Ring of Fire News


What's up with the biggest thing happening in mining in NW Ontario?

#RingOfFire (#RoF) News – December 18, 2015

  • KWG drops by for a visit “KWG Resources Inc. met on (7 December) with the Mayor, CAO and EDO of the Municipality of Greenstone to discuss mutual plans being pursued by them with the Aroland First Nation for the possible development of beneficiation facilities at Exton, Ontario adjacent to the Aroland First Nation Reservation, in Greenstone’s Nakina ward …” (P.S. – It’s a “reserve”, not a “reservation” in Canada.)
  • Noront has a good day on the markets “The stock of Noront Resources Ltd is a huge mover (this past Monday)! The stock increased 9.46% or $0.035 on December 14, hitting $0.405. About 71,378 shares traded hands. Noront Resources Ltd has risen 6.00% since November 15, 2015 and is uptrending. It has outperformed by 9.68% the S&P500 …”
  • Noront’s Eagle’s Nest makes into (at least one of the lists of) the top ten anticipated projects “The reason for the project’s inclusion here is not all down to economics. When Cliffs Natural Resources pulled out of its huge chromite project in the Ring of Fire, it left a sizeable dent in Canada’s Ministry of Northern Development and Mines’ plans for the region.
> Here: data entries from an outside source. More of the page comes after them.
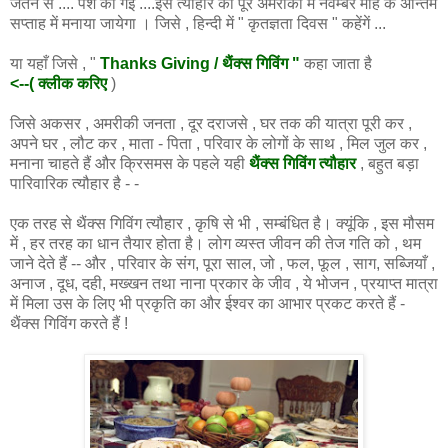
जतन से .... पेश की गईं ....इस त्यौहार को पूरे अमरीका में नवम्बर माह के अन्तिम
सप्ताह में मनाया जायेगा । जिसे , हिन्दी में " कृतज्ञता दिवस " कहेंगें ...
या यहाँ जिसे , "
Thanks Giving / थैंक्स गिविंग "
कहा जाता है
<--( क्लीक करिए
)
जिसे अकसर , अमरीकी जनता , दूर दराजसे , घर तक की यात्रा पूरी कर ,
अपने घर , लौट कर , माता - पिता , परिवार के लोगों के साथ , मिल जुल कर ,
मनाना चाहते हैं और क्रिसमस के पहले यही
थैंक्स गिविंग त्यौहार
, बहुत बड़ा
पारिवारिक त्यौहार है - -
एक तरह से थैंक्स गिविंग त्यौहार , कृषि से भी , सम्बंधित है। क्यूंकि , इस मौसम
में , हर तरह का धान तैयार होता है। लोग व्यस्त जीवन की तेज गति को , थम
जाने देते हैं -- और , परिवार के संग, पूरा साल, जो , फल, फूल , साग, सब्जियाँ ,
अनाज , दूध, दही, मख्खन तथा नाना प्रकार के जीव , ये भोजन , प्रयाप्त मात्रा
में मिला उस के लिए भी प्रकृति का और ईश्वर का आभार प्रकट करते हैं -
थैंक्स गिविंग करते हैं !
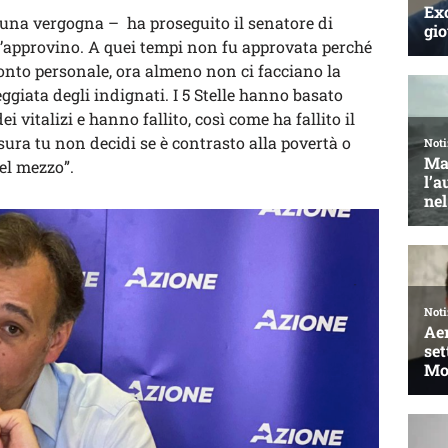
a una vergogna – ha proseguito il senatore di
l’approvino. A quei tempi non fu approvata perché
nto personale, ora almeno non ci facciano la
giata degli indignati. I 5 Stelle hanno basato
i vitalizi e hanno fallito, così come ha fallito il
sura tu non decidi se è contrasto alla povertà o
el mezzo”.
As a result, the government has now pinned its hopes on this 150-200,000 tpa nickel-copper-PGE project, which it anticipates leading to a host of spin-offs to open up the area. Simply put, it cannot afford to let it go the same way as Cliffs’ development, so it may look to invest in infrastructure that the project could potentially use. A March update of its 2012 feasibility study economics envisaged initial capital of C$609 million, a $265 million net present value (8 percent discount), an 18.9 percent internal rate of return and a three-year payback period at prices of US$12,613/t of nickel, US$6,020/t of copper, US$1,126/oz of platinum and US$735/oz of palladium. There is potential to develop Eagle’s Nest concurrently with the Blackbird, Black Thor and Big Daddy chromite deposits, which could potentially bolster the economics. A bigger project factoring in all of the major claims would capture the imagination of regulators, but come with a top-heavy capital cost that would be hard to fund in this environment.”
  • Ontario’s mines minister defends the Ring of Fire Secretariat during Question Period in the Legislature“The fact is that the Ring of Fire Secretariat has been doing very remarkable work and working with First Nations, working with industry. There’s no question there have been challenges related to the timelines. I’m very pleased that I got an opportunity to speak with the Auditor General in advance of her releasing the report so that we could discuss the fact that, indeed, setting precise timelines—factors such as commodity pricing, and factors such as the extraordinarily important work we do with First Nations, which I know you would consider to be an absolute priority, as well as the reality of the infrastructure needs and us being able to work with a positive and co-operative federal government, are key to putting those timelines in place. So the Ring of Fire Secretariat continues to do extraordinarily important work, work that I know they want to carry on, and we’re very supportive of that.”
  • … as well as the Ring of Fire Development Corporation: “… In terms of the Ring of Fire Infrastructure Development Corp., their key task is to bring the partners together. That includes—very much, we hope—First Nations, includes industry and, may I say, also includes the federal government. They have also been crucial to putting in place some key technical infrastructure studies which again are crucial in terms of us making decisions through the partnerships on the transportation infrastructure corridor that’s going up to the Ring of Fire. We recognize how crucial it is in terms of a resource development project. It’s in a remote part of the province that has never seen development before. Those are big decisions …”
  • As the final report of the Truth & Reconciliation Commission comes off the presses, one analyst points to resource development as a type of reconciliation already under way “… General commentary on the Canadian resource sector focuses more on protests – a legitimate part of the contemplation of resource development – than on collaboration. Criticism of Canadian mines, pipeline companies, oil and gas firms, hydro projects and the like garners a lot more attention than joint business ventures, training and employment programs, and increased revenues for Indigenous communities. But this imbalance in public awareness has masked a promising story, one of true and widespread reconciliation, where Indigenous communities and governments have learned to work together and share, to a significant degree, the economic benefits of resource development Reconciliation needs a new story, one that looks to beyond the problems of the past and that focuses on the achievements of the present and the prospects to do even better in the future. Canada can and must do much better than we have, and the Canadian public appears to agree. Reconciliation through resource partnerships may well lead Canada toward a more equitable and shared future.”